RRN subscribes to the philosophy and principles of the International Rural Reconstruction Movement, which are encapsulated in the following credo:

  • Go to the people
  • Live among them
  • Learn from them
  • Plan with them
  • Work with them
  • Start with what they know
  • Build on what they have
  • Teach by showing
  • Learn by doing
  • Not a showcase but a pattern
  • Not odds and ends but a system
  • Not piecemeal but an integrated approach
  • Not to conform but to transform
  • Not relief but release

RRN's Working Districts[edit]

RRN is implementing diverse community development programmes and projects in several districts of the country; covering the Mountain, Hills and Lowlands (Tarai) ecological zones.
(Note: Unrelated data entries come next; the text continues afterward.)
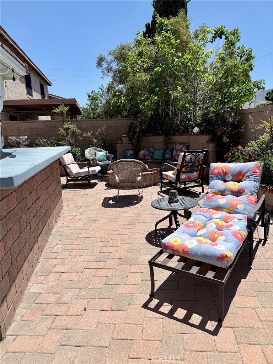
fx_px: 252
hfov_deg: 56.8
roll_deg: +2.6
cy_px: 182
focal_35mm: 24
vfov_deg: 71.6
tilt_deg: -10.6
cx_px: 136
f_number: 1.78
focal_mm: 6.76
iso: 80
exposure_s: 1/6173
It is estimated that these programmes have benefited over 500,000 households.

Eastern Region

  • Taplejung, Tehrathum, Sankhuwasabha, Morang, Sunsari, Saptari and Siraha districts.

Central Region

  • Dhanusha, Mahottari, Sarlahi, Rautahat, Bara, Parsa, Makwanpur, Ramechhap, Dolakha and Chitwan districts.

Mid-Western Region

  • Jajarkot, Jumla, Dolpa, Mugu, Humla and Kalikot districts.

Far-Western Region

  • Bajhang, Bajura and Achham districts.